Tutuguri presents us with thick, compelling electroacoustic textures and fast, irregular paced pulse patterns that blend well with each other, even though they are part of various novel combinations. This technique reminds me of the Russian Formalist Victor Shklovsky’s term ostranenie, wherein common things are presented in unfamiliar or strange ways in order to enhance the perception of the familiar.

As I mentioned, the four pieces on Tutuguri share many attributes. Additionally, they all have similar durations. Three of the works have lengths around nine and a half minutes, while the other piece lasts ten and a half minutes. There is a kind of conceptual tidiness that one might appreciate, while at the same time hope for a drastically different time scale to mix things up a bit, unsettling the reified sense of consistency or familiarity one might have after listening to these pieces.

Otondo’s sense of musical drama or theater is palpable, largely realized by his consistent employment of opposing timbral and rhythmic materials.

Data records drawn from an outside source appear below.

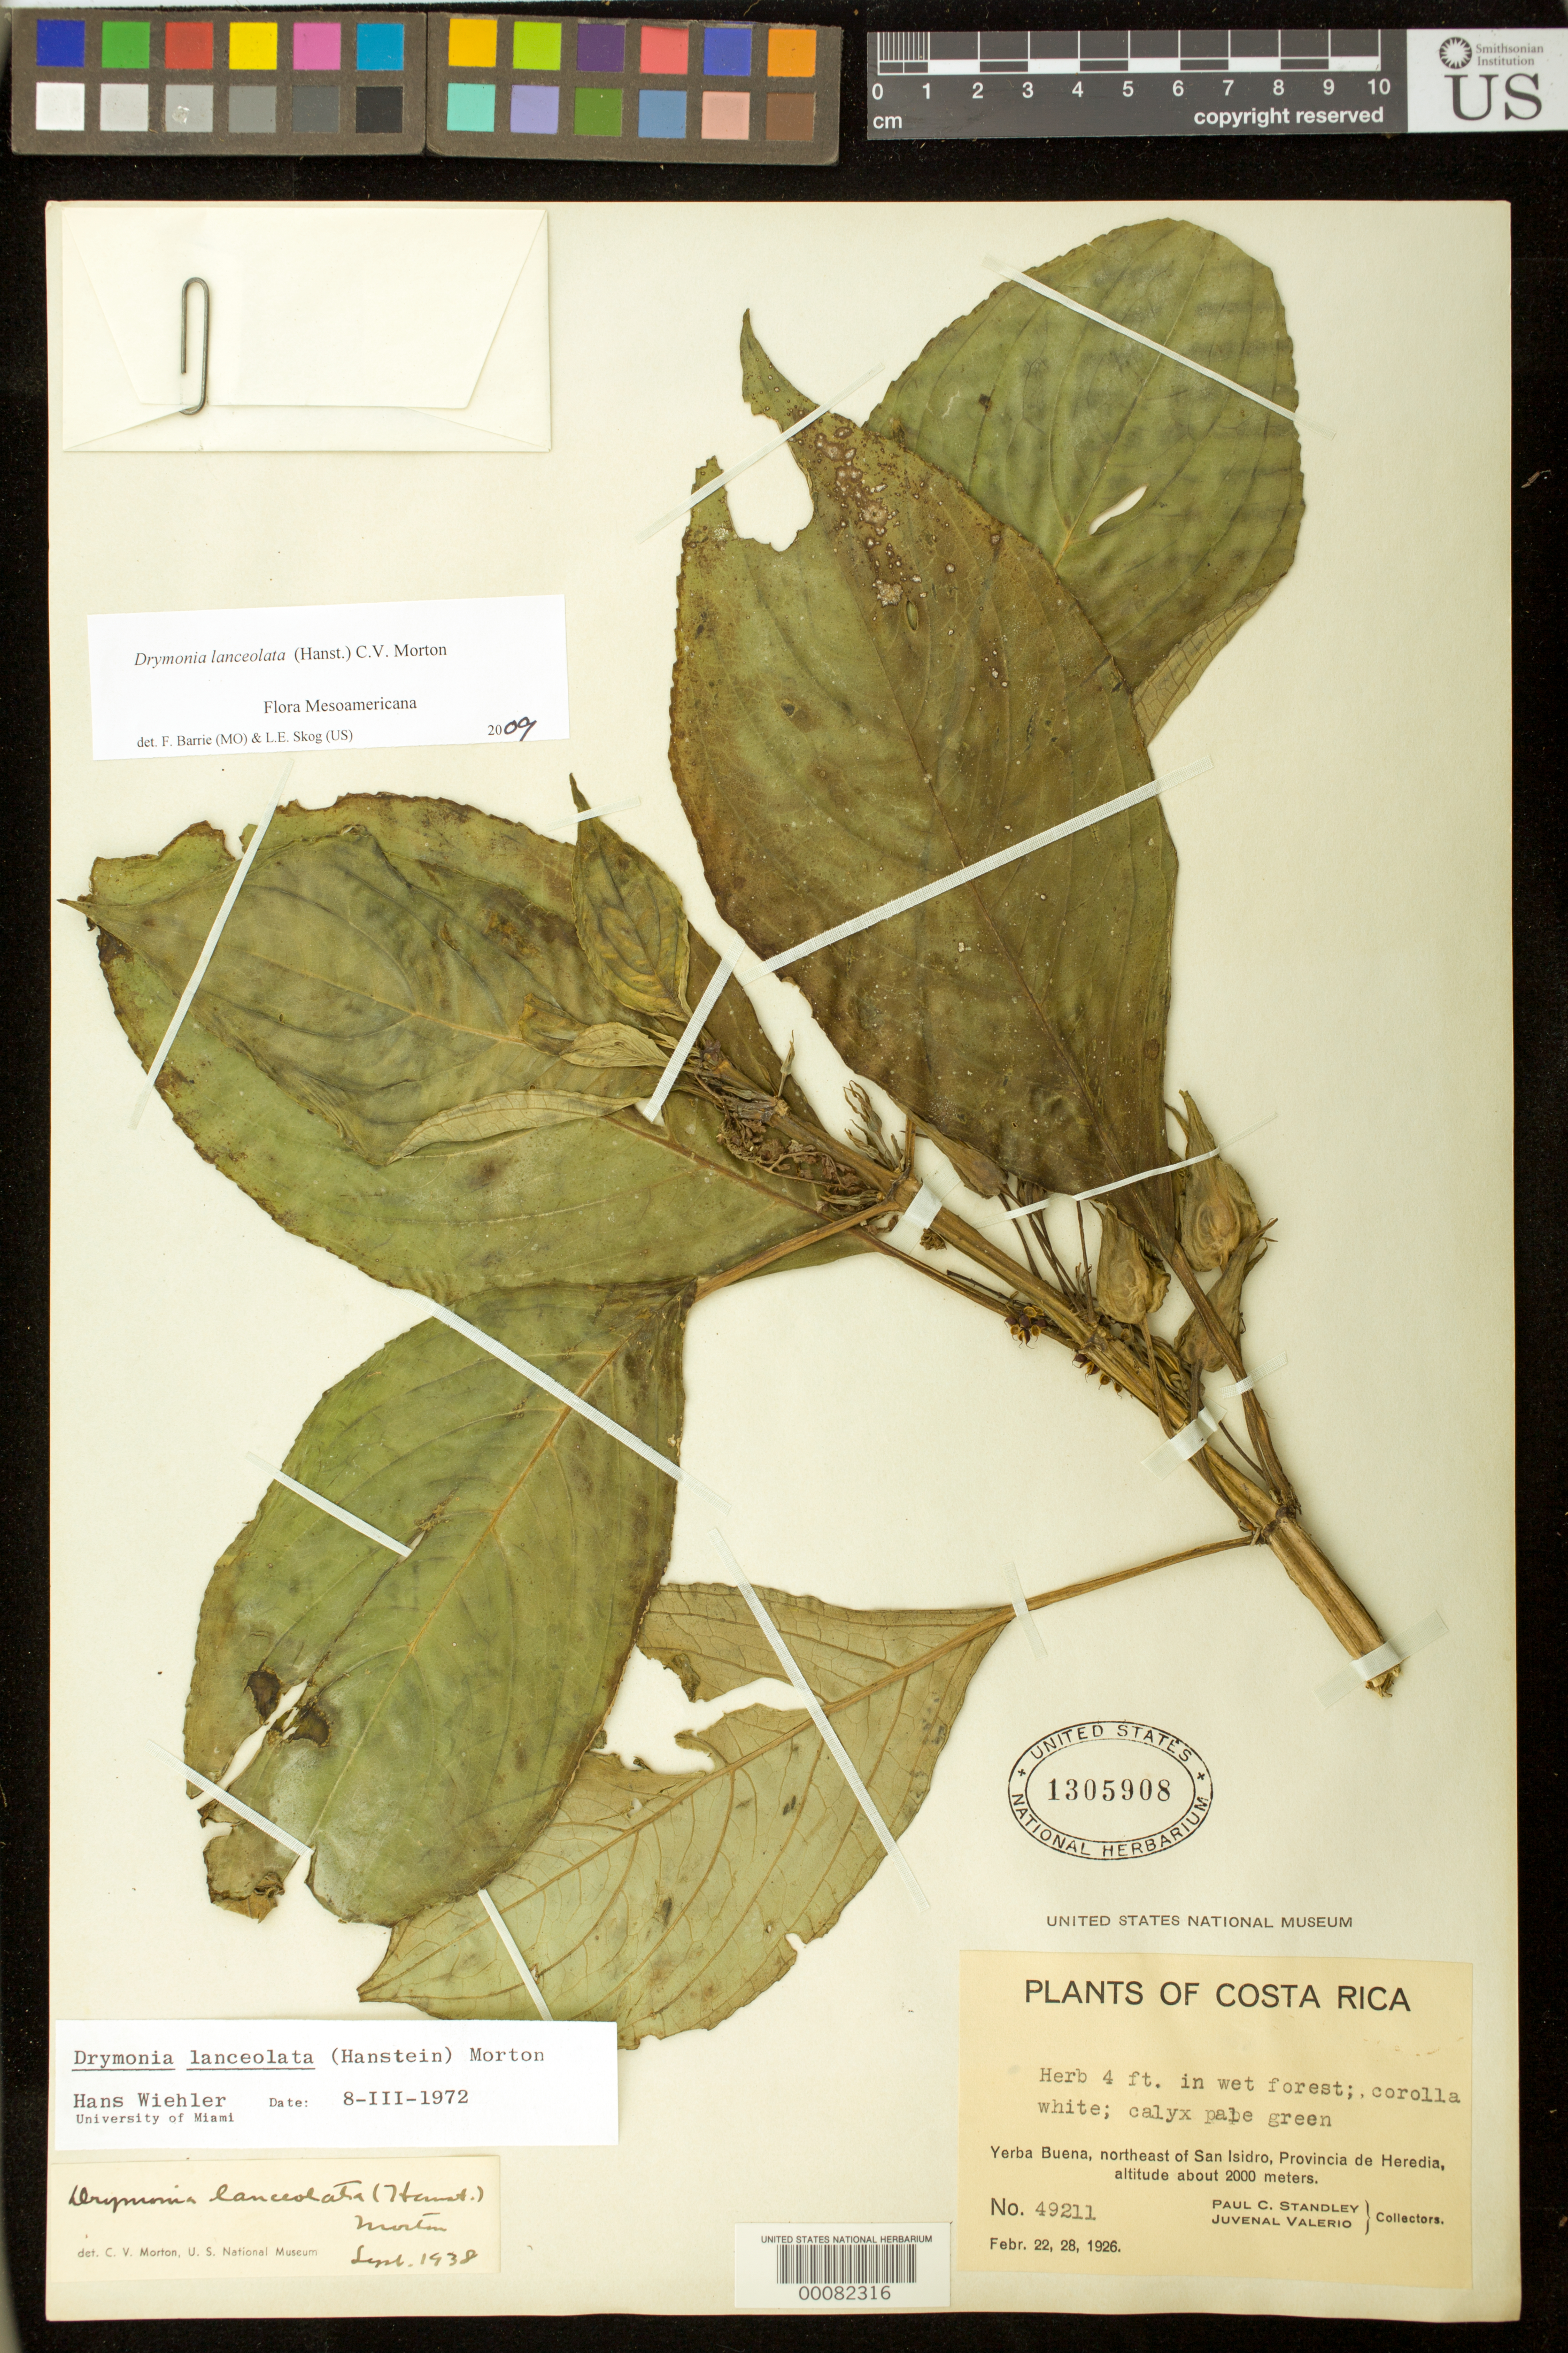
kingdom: Plantae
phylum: Tracheophyta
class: Magnoliopsida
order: Lamiales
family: Gesneriaceae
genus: Drymonia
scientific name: Drymonia lanceolata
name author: (Hanst.) C.V. Morton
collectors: P. C. Standley & J. Valerio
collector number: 49211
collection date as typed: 22-28 Feb 1926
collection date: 1926-02-22/1926-02-28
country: Costa Rica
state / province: Heredia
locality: Yerba Buena, NE of San Isidro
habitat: In wet forest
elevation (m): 2000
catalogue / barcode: US 1305908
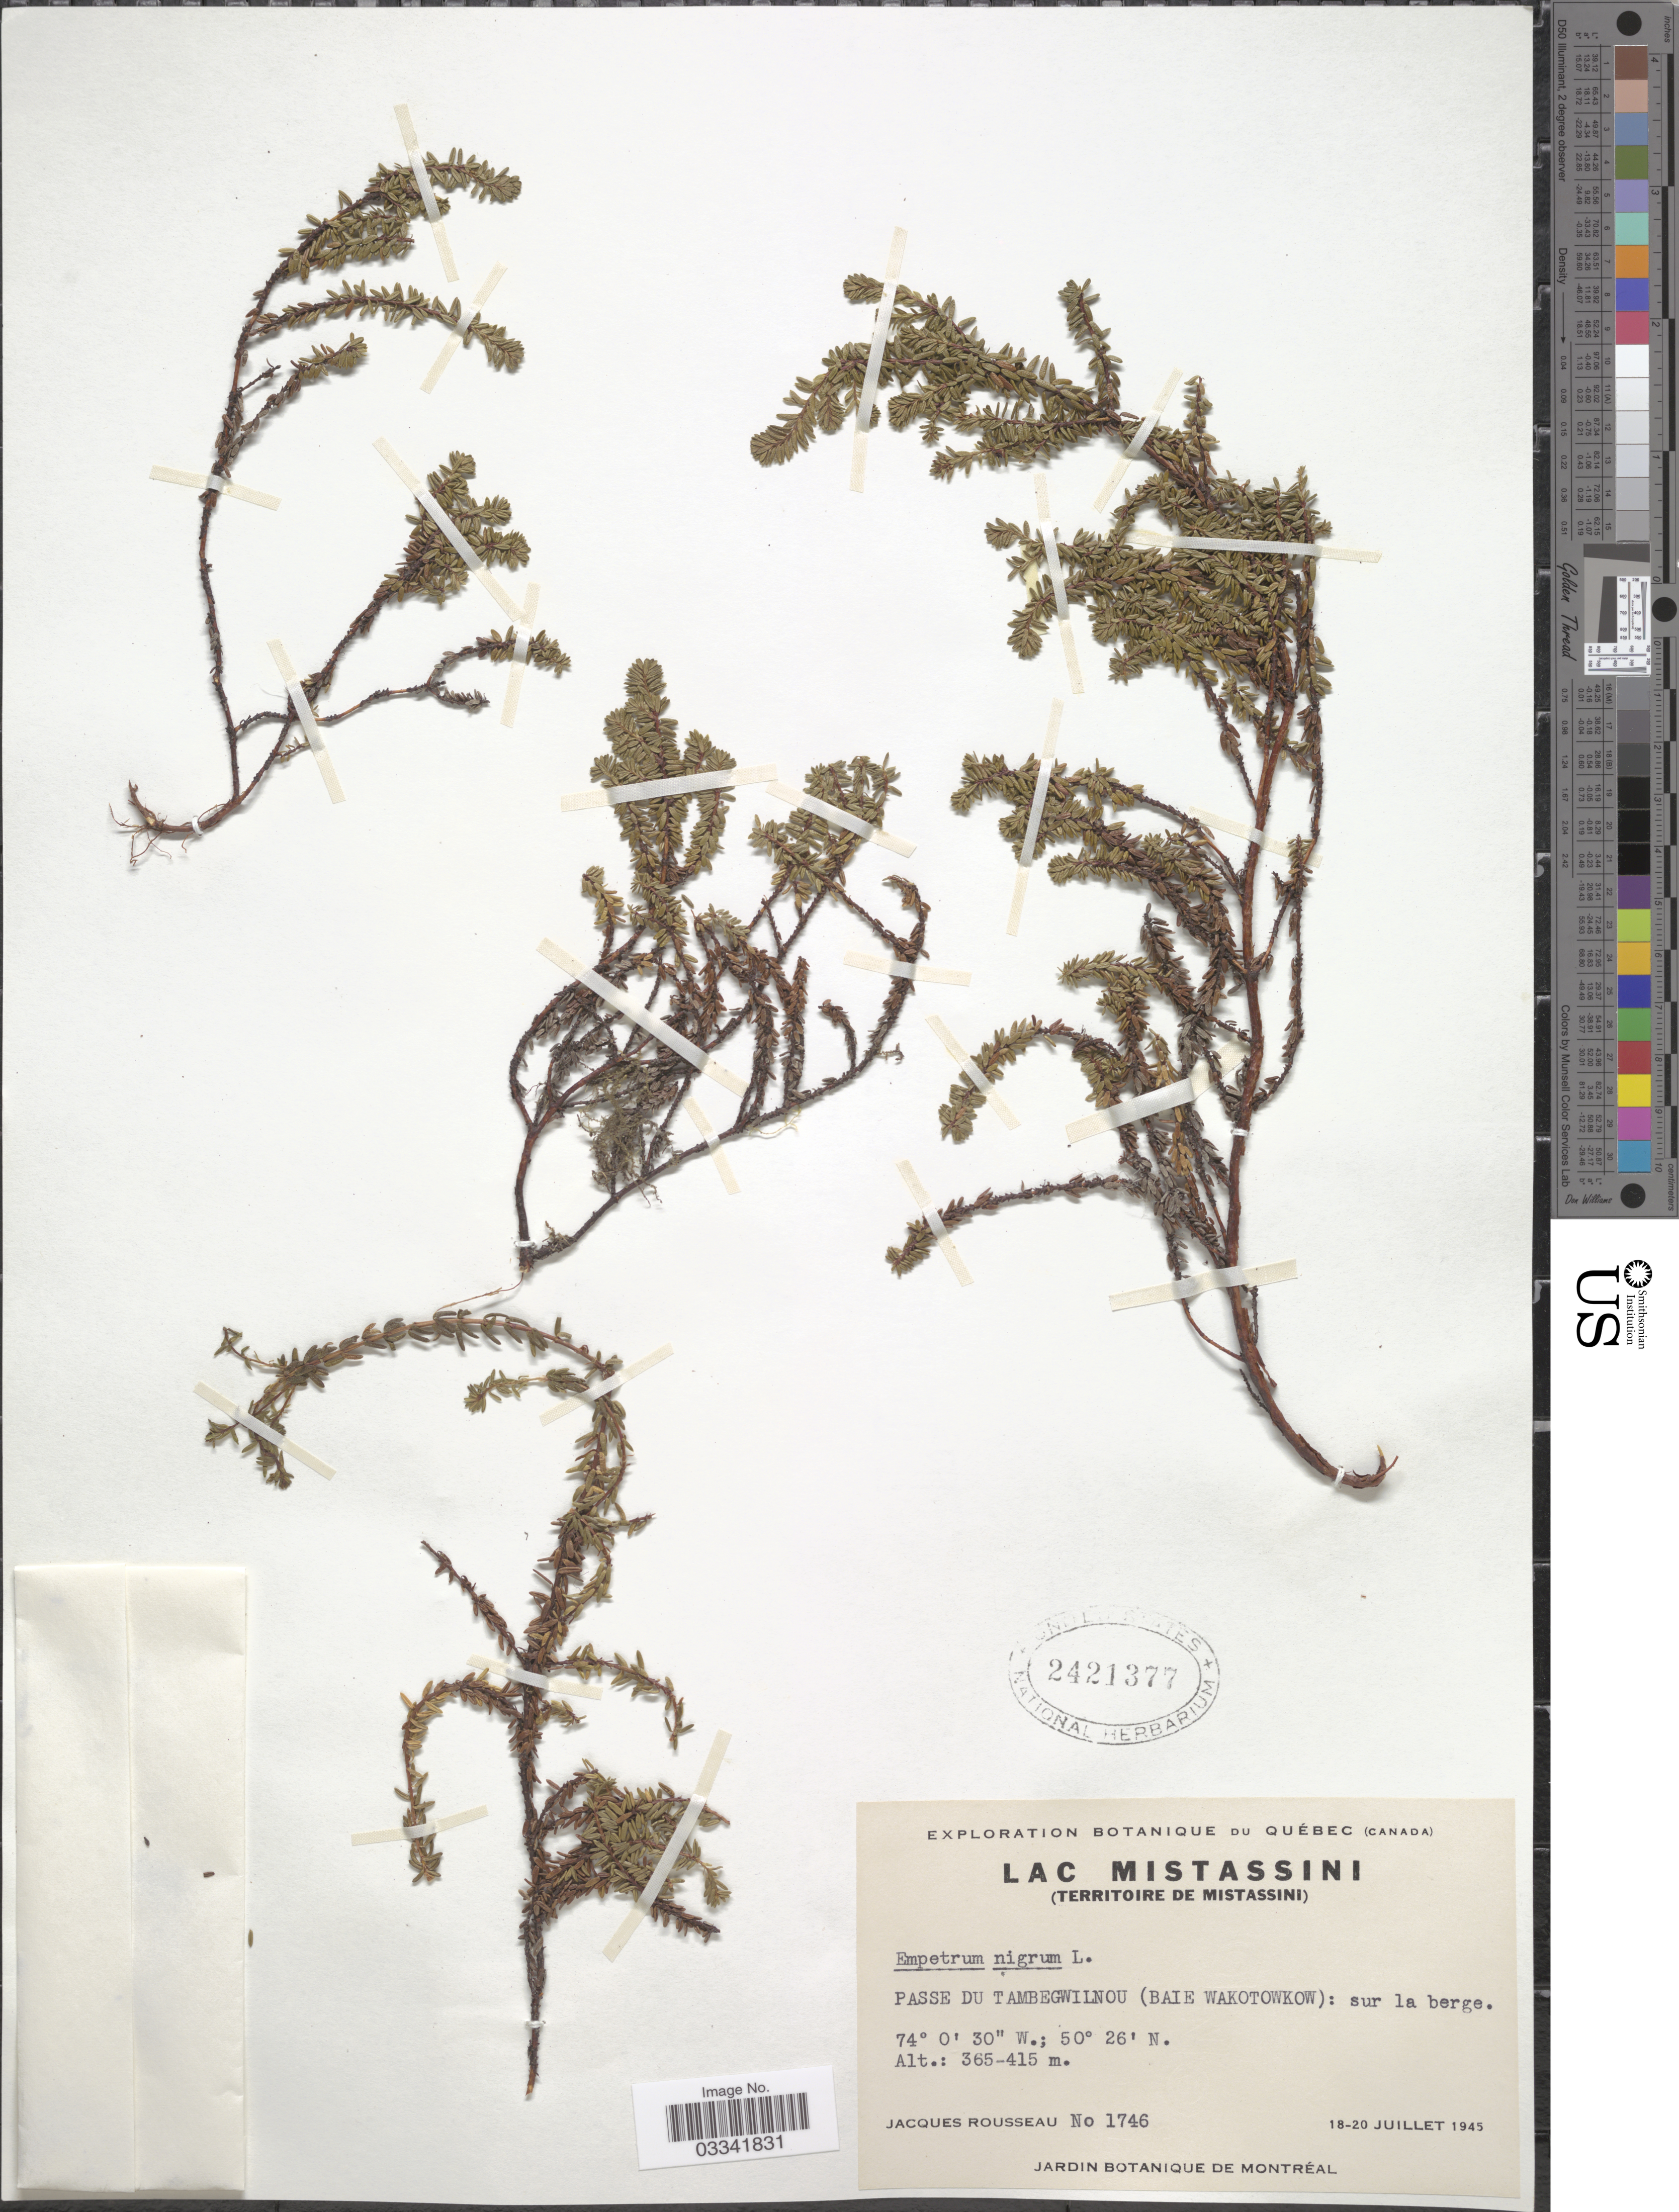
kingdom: Plantae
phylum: Tracheophyta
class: Magnoliopsida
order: Ericales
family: Ericaceae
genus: Empetrum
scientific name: Empetrum nigrum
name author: L.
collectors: J. Rousseau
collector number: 1746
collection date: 1945-07-18/1945-07-20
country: Canada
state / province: Quebec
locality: Lac Mistassini (Territoire de Mistassini). Passe du Tambegwilnou (Bale Wakotowkow).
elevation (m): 365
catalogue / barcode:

His music clearly evinces attention to timbral detail, recording techniques, and mixing practices that are well balanced and pristine. Otondo reuses similar concepts and techniques but treats them a little differently in each piece. Overall, this is a highly successful disc that will be of interest to listeners interested in well-crafted compositional approaches to electroacoustic music with a flare for the dramatic, featuring a very personal and intriguing style.